• _ФРАГМЕНТ ИСТОЧНИКА_

****

В числе таких предрасположений, как известно, прежде всего стоит невольное подчинение разного рода практическим интересам и влиянию чувства. Вспомните изречение: «quae volumus, ea libenter credimus», вспомните полные яда наблюдения Шопенгауэра над этой человеческой слабостью (изложенные в его «Эристике»). Конечно, как люди, и немецкие профессора не свободны от этого недостатка; но им легче его избегать. На страже практических интересов и интересов чувства в Германии стоят обыкновенно консерваторы: припомните, что я сказал несколько ранее о конфликтах академической свободы с охранительными стремлениями и об исходе этих конфликтов (стр. 72). Практика открытой и нередко повторяющейся борьбы создала у немецких философов особенное чутье научной и объективно-философской правды, а вместе с тем и чутье практической заинтересованности, которую они почти всегда умеют отличить от теоретической убежденности. Они отлично знают, что их всегда могут упрекнуть в практической заинтересованности, а это упрек – не из приятных. Еще того более, они знают, что консерваторы и реакционеры, а также и люди других лагерей, заинтересованные в пропаганде известного рода идей, не преминут их скомпрометировать выражениями своего одобрения и сочувствия. Наконец, и вообще долгая школа критической мысли сделала уолвки некритичного мышления легко замечаемыми и потому устранимыми. Все это невольно заставляет университетского философа в Германии быть всегда настороже против рассматриваемой антифилософской тенденции.

Другим антифилософским влиянием является влияние наивного мировоззрения здравого смысла. Ему немецкий философ может поддаться сравнительно легче, но все же и против него он до известной степени застрахован теми условиями работы, какие созданы практикой академической свободы. Доктринерство и род плохо скрытой антипатии к т.н. здравому смыслу многие склонны считать принадлежностью национального характера немцев (не мало ведь есть и анекдотов на тему о том, как немец какую-нибудь выдумку, кунштюк, предпочитает внушениям естественной сметки). Вернее же будет признать, что это – плод долголетним опытом воспитанной привычки доверять науке и вообще теоретическому исследованию. Априорного недоверия к научной или философской теории от немца вообще и от немецкого студента в частности ожидать трудно; напротив, от профессора и от философа они всегда ожидают чего-либо нового, своеобразного, чего они сами раньше не знали. Так привыкает смотреть на себя и сам профессор. Сознательного пиитета к «gesunder Menschenverstand» немецкий ученый, а тем более философ отнюдь не питает и если может его внушениям иногда подчиниться, то только бессознательно или инстинктивно.

****

• _ЗАДАНИЯ_
(1) Перепишите без изменений фрагмент записей, начинающийся строкой, которая содержит «VIAJAR POR NUEVA», и заканчивающийся строкой, которая содержит «MVM与E.ON达成罗马», включая обе эти строки. Изображения в ответ не включайте.
(2) Продолжите текст о немецких философах и академической свободе, начав сразу после его последнего предложения.

• _Текст, извлечённый со страниц_
****

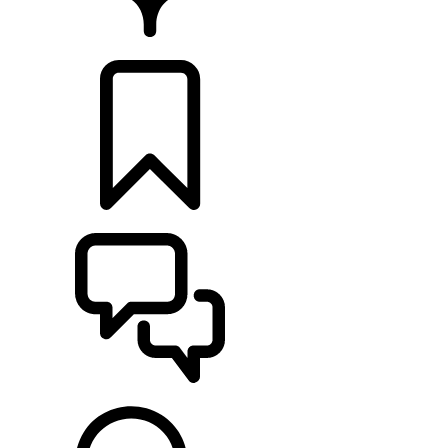
CONCESIONARIOS
CONFIGURADOR
ASISTENCIA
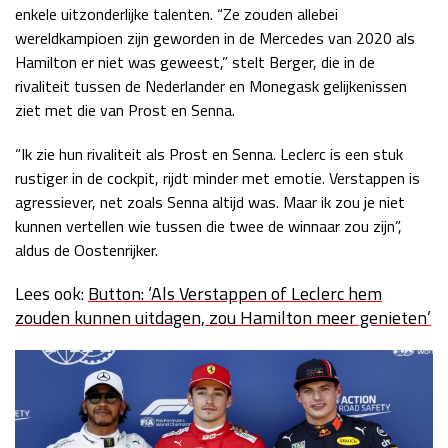
enkele uitzonderlijke talenten. “Ze zouden allebei
wereldkampioen zijn geworden in de Mercedes van 2020 als
Hamilton er niet was geweest,” stelt Berger, die in de
rivaliteit tussen de Nederlander en Monegask gelijkenissen
ziet met die van Prost en Senna.
“Ik zie hun rivaliteit als Prost en Senna. Leclerc is een stuk
rustiger in de cockpit, rijdt minder met emotie. Verstappen is
agressiever, net zoals Senna altijd was. Maar ik zou je niet
kunnen vertellen wie tussen die twee de winnaar zou zijn”,
aldus de Oostenrijker.
Lees ook:
Button: ‘Als Verstappen of Leclerc hem
zouden kunnen uitdagen, zou Hamilton meer genieten’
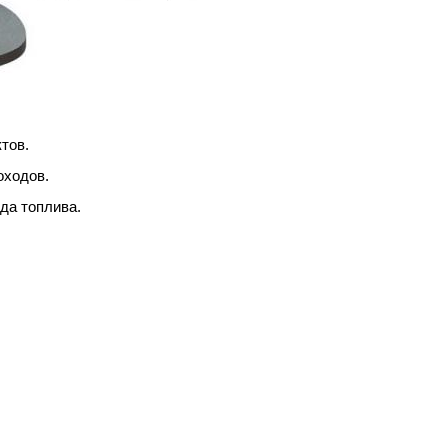
тов.
оходов.
да топлива.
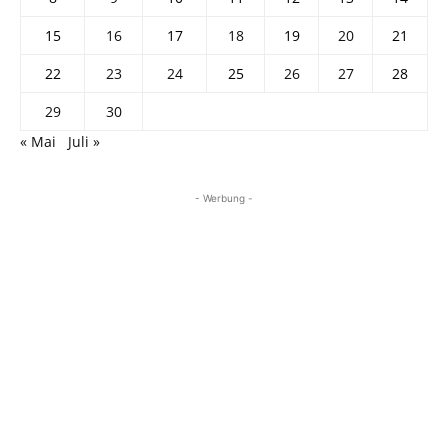
15
16
17
18
19
20
21
22
23
24
25
26
27
28
29
30
« Mai
Juli »
- Werbung -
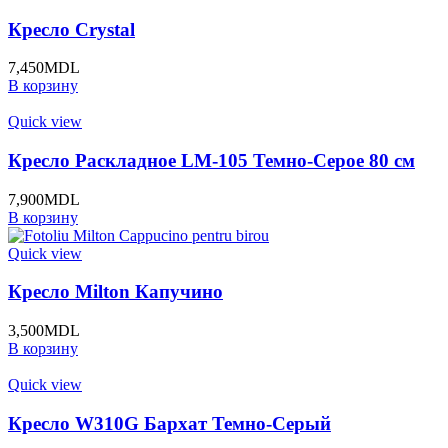
Кресло Crystal
7,450
MDL
В корзину
Quick view
Кресло Раскладное LM-105 Темно-Серое 80 см
7,900
MDL
В корзину
Quick view
Кресло Milton Капучино
3,500
MDL
В корзину
Quick view
Кресло W310G Бархат Темно-Серый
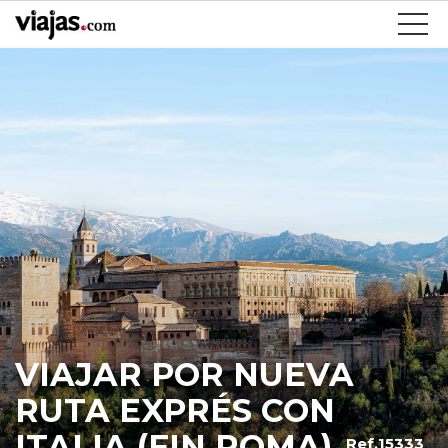
VIAJAR POR NUEVA
RUTA EXPRÉS CON
ITALIA (FIN ROMA)
Ref.15333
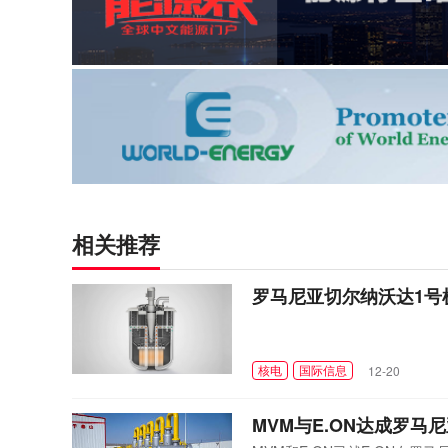
相关推荐
罗马尼亚切尔纳沃达1号
核电
国际信息
12-20
MVM与E.ON达成罗马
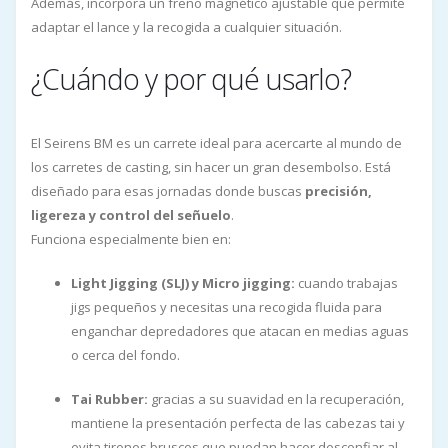
Además, incorpora un freno magnético ajustable que permite
adaptar el lance y la recogida a cualquier situación.
¿Cuándo y por qué usarlo?
El Seirens BM es un carrete ideal para acercarte al mundo de
los carretes de casting, sin hacer un gran desembolso. Está
diseñado para esas jornadas donde buscas
precisión,
ligereza y control del señuelo
.
Funciona especialmente bien en:
Light Jigging (SLJ) y Micro jigging:
cuando trabajas
jigs pequeños y necesitas una recogida fluida para
enganchar depredadores que atacan en medias aguas
o cerca del fondo.
Tai Rubber:
gracias a su suavidad en la recuperación,
mantiene la presentación perfecta de las cabezas tai y
evita tirones bruscos que puedan hacer desconfiar al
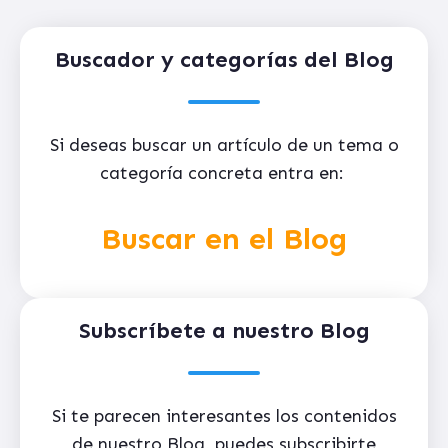
Buscador y categorías del Blog
Si deseas buscar un artículo de un tema o
categoría concreta entra en:
Buscar en el Blog
Subscríbete a nuestro Blog
Si te parecen interesantes los contenidos
de nuestro Blog, puedes subscribirte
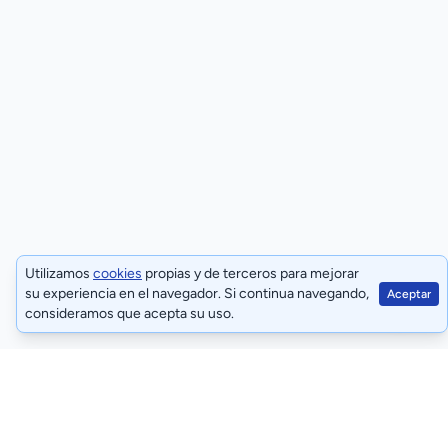
Utilizamos
cookies
propias y de terceros para mejorar
su experiencia en el navegador. Si continua navegando,
Aceptar
consideramos que acepta su uso.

****

• _ОТВЕТЫ ПО НОМЕРАМ_
(1)
VIAJAR POR NUEVA
RUTA EXPRÉS CON
ITALIA (FIN ROMA)
Ref.15333
相关推荐
罗马尼亚切尔纳沃达1号
核电
国际信息
12-20
MVM与E.ON达成罗马

(2)
Третье антифилософское влияние есть догматическое влияние предшествующих философских систем. Это влияние, вообще говоря, не следует слишком дурно оценивать. До известной степени оно желательно и полезно. Попытки продолжить систему, разработать ее далее, применить ее принципы к различным областям знания и жизни, полемически соотнести или примирить с принципами других систем, – все это, будучи результатом оказываемого системой влияния, вместе с тем является и пробой ее прочности и плодотворности: лишь система, которая таким образом разносторонне исчерпана в ее притязаниях, может быть вполне и объективно оценена, недостатки ее вскроются со всей очевидностью, и выступающая на ее смену философия может сознательно занять действительно выгодную и ценную для себя позицию. В этом отношении немецкие философы не могут быть упрекнуты в невнимании к своим предшественникам. Существование философских школ является постоянным доказательством того, как высоко в Германии умеют ценить идеи корифеев философской мысли. Здесь – в некотором роде ручательство за то, что здравая и плодотворная идея у немцев никогда не пропадет незамеченной и неоцененой. Но это наследие прошлого может зачастую быть и весьма тяжелым, вредно отражаясь на самостоятельности и непредзанятости философской работы8. В этом смысле я и заговорил о влиянии прежних систем, как именно об антифилософском влиянии. Против такого крайнего, слепого преклонения перед авторитетами немецкий философ тоже в значительной степени защищен традициями своей школы (университета). А в выработке этих традиций самую существенную роль играла опять академическая свобода.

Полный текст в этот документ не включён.